7. GET SOME WORK EXPERIENCE
I'm not talking at the BBC or anything, just your local newspaper, magazine or radio station.
It'll give you a heads up on how the industry works. Everyone has to work their way up from the bottom unless they're incredibly, super duper rich or amazingly good looking. If you hate it, maybe Journalism isn't the route for you.
8. KNOW WHO THE MOST IMPORTANT PEOPLE IN ENGLAND ARE
It may seem basic, but you have to know who the most important people in all areas, not just the areas that interest you.
Here's a general overview;
PRIME MINISTER - David Cameron
DEPUTY PRIME MINISTER - Nick Clegg
THE QUEEN - Elizabeth II
SECRETARY OF STATE - William Hague
LEADER OF THE LIBERAL DEMOCRATS - Nick Clegg
LEADER OF THE LABOUR PARTY - Ed Miliband
LEADER OF THE CONSERVATIVE PARTY - David Cameron
ENGLAND'S FOOTBALL MANAGER - Roy Hodgson
Don't worry if you don't know them all now, it'll all come in time when you start keeping up to date with the news.
9. LEARN THAT YOUR OPINION WON'T COUNT FOR A LONG TIME
This is definitely something I have not yet got to grips with.
One of my tutors said to me today, "The best article I'll read by you will be one I can't tell you wrote."
I completely couldn't understand it at first. Surely that's the whole point?
But it's not. You have to start at the bottom. People don't always want your opinion. Normally they never want your opinion.

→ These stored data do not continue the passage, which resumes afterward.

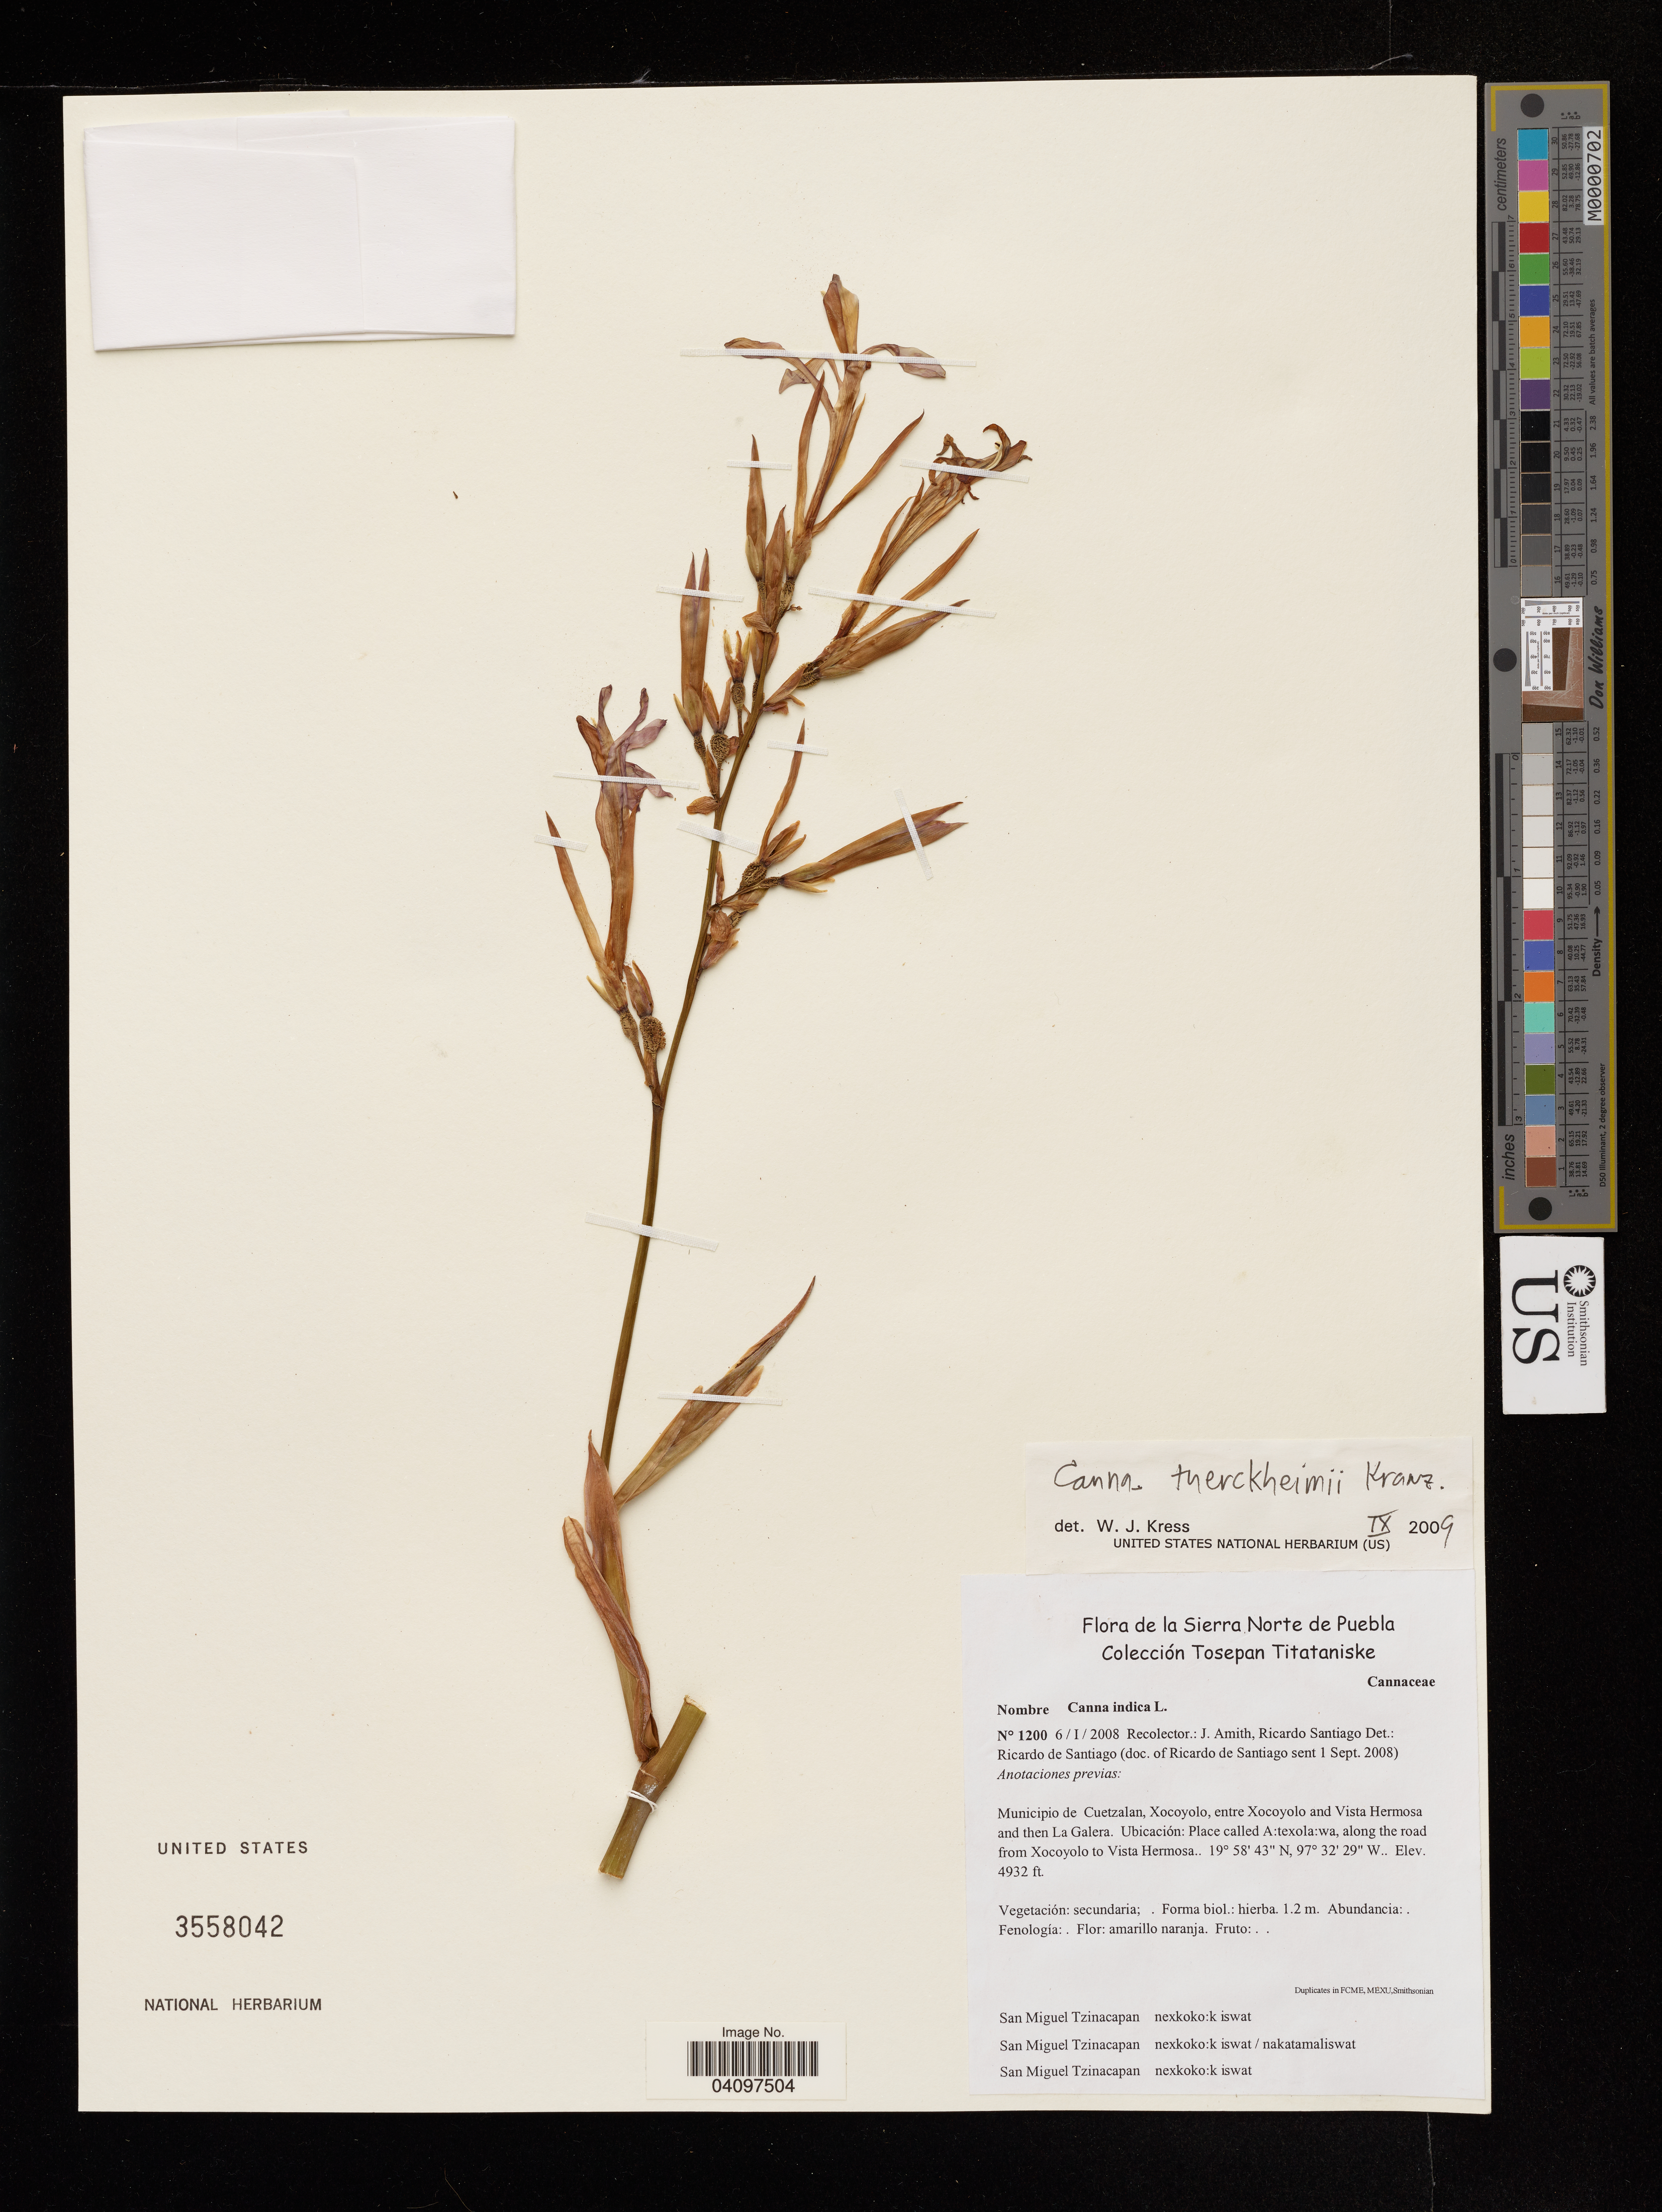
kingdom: Plantae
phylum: Tracheophyta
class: Liliopsida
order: Zingiberales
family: Cannaceae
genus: Canna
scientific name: Canna tuerckheimii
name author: Kraenzl. in Engl.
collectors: J. D. Amith & R. Santiago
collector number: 1200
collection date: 2008-01-06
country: Mexico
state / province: Puebla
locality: Sierra Norte de Puebla, Colección Tosepan Titataniske. Municipio de Cuetzalan, Xocoyolo, entre Xocoyolo and Vista Hermosa and then La Galera. Ubicación: Place called A:texola:wa, along the road from Xocoyolo to Vista Hermosa.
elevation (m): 1503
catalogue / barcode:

News is about facts, not until you are well established within the industry will people care about your opinion.
It doesn't mean your not entitled to have an opinion, just don't put it into your work.
10. DEVELOP TOUGH SKIN
The Journalism industry can suck at times. You are constantly against people that are better than you that are applying for the same position you are. You will constantly receive criticism and will constantly make mistakes and do things wrong. You might misprint someones name and then get your publication sued. The person you want to interview might be a complete arsehole.
BUT, it'll all be okay. As long as you stay strong, all the bad things will make you stronger and hopefully, you can learn from them and be the best damn journalism the whole world has seen.
So there you have it - the basic tips if you want to study Journalism at uni. Think long and hard about what you want to do, it's a lot of money and a lot of work - but the outcome could set you up for the rest of your life.